Things I miss about China:

  • Elevator "door close" buttons that actually close the doors right away.
  • The pork chop noodle soup from the massage place.
  • Toothpicks provided with every meal.
  • More substantial packets of sugar. Packets here seem to have less and less sugar every year.
  • Prices. The 90 minute massage plus the above pork chop noodle soup plus any other food and drink I wanted at the spa, including on-the-spot squeezed apple-cucumber juice ... cost $15. 
Things that are really different here:
  • Carbs: Aside from rice noodles, we ate very few carbs. "Chinese food" is not served with rice there. Walking through the grocery store today, I was amazed at how many flour products we have.  

  • Litigation. A number of us noted as we walked through the Forbidden City that there were many ways to trip and hurt yourself on the irregularly-paved surface. That in the US the surface would have been fixed or the intentional variation (such as grooves in the surface) would have been cordoned off so that no one would get hurt. Instead, we had to watch our steps. Kind of liberating. 

  • News. The Kelloggs salmonella recall has been an eye opener. My first thought was actually, "So American.

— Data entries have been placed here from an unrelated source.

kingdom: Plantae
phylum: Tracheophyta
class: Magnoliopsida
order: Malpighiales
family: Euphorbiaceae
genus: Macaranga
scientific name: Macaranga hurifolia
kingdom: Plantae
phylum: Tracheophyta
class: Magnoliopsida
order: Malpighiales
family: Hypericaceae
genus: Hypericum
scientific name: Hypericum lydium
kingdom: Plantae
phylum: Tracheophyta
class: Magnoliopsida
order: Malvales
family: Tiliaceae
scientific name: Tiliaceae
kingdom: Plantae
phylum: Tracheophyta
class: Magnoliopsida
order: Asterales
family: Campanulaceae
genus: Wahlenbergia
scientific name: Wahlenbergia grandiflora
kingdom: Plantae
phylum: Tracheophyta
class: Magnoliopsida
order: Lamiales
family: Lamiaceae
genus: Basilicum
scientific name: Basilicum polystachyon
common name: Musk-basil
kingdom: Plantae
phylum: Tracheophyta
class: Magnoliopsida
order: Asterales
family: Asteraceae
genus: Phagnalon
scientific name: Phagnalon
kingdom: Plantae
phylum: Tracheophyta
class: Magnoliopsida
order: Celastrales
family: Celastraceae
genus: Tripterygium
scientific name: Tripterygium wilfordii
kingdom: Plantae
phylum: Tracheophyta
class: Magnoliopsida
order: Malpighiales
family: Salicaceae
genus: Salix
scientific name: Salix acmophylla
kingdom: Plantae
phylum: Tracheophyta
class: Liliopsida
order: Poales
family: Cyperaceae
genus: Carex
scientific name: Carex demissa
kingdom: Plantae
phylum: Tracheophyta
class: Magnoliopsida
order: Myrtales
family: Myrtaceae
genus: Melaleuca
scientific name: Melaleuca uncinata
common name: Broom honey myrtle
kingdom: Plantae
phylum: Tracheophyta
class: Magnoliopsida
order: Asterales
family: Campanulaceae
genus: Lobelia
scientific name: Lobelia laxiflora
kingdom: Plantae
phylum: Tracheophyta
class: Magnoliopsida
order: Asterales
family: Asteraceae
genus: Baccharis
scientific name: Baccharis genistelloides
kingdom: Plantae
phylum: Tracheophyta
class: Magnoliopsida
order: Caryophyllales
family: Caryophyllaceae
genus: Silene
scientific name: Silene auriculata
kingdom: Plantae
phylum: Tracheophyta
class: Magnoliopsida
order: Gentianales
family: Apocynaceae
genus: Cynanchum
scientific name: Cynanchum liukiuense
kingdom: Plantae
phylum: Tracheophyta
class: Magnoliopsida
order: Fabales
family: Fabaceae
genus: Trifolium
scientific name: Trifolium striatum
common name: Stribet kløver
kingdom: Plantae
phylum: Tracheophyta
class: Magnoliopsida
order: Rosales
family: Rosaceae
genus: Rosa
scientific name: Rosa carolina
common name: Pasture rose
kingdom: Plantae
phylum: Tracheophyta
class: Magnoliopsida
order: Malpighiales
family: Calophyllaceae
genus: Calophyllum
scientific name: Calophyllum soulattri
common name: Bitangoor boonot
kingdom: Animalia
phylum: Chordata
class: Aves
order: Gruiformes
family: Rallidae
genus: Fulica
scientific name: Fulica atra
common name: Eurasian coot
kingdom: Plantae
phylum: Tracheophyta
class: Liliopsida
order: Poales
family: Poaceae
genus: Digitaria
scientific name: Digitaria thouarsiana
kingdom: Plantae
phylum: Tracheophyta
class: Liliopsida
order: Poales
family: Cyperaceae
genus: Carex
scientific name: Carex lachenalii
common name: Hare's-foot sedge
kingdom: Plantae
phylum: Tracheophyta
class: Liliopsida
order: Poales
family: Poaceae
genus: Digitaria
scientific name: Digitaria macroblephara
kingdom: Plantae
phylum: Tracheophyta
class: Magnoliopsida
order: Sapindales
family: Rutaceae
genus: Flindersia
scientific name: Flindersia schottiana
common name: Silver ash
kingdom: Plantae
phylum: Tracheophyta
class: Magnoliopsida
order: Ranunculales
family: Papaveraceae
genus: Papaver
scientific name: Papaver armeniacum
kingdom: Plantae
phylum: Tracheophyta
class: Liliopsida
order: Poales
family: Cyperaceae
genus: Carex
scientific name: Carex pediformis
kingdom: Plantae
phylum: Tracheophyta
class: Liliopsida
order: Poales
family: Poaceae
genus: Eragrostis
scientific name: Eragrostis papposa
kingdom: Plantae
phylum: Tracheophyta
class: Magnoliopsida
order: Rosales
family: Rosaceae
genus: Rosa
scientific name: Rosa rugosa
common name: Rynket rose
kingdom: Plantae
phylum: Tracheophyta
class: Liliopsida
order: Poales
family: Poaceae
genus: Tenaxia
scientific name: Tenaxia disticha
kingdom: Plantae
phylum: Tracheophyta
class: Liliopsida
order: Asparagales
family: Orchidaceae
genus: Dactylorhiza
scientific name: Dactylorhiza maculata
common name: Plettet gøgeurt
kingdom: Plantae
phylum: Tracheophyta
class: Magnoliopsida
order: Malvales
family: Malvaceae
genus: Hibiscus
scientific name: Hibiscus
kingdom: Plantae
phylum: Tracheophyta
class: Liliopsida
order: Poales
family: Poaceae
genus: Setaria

In China there is so much central control that there were no things like food recalls." My second thought was, "Ah, right, control of the news."

  • Inauguration burnout. While I was there, sick in bed, I watched hours of the BBC and CNN. Loving every bit of American political news. But once I returned it took me less than 24 hours to feel that the inauguration preparation is overhyped.

  • Traffic. I feel like I have PTSD from the Chinese traffic. It was remarkably bad. Like nothing I've experienced here, even as a rush-hour commuter. In Shanghai, a three-lane freeway has four lanes because people are trying to take advantage of every spare inch to get ahead. And it's not four lanes of forward motion: it's four lanes of weaving (at one mile an hour), taking advantage of that every inch. A friend rightly pointed out that the traffic would move just fine if people stopped changing lanes. Here, I was driving down San Pablo and was behind about four cars that weren't moving. Perhaps there was a stoplight. My anxiety level went through the roof as I suddenly believed I would be stuck there for hours.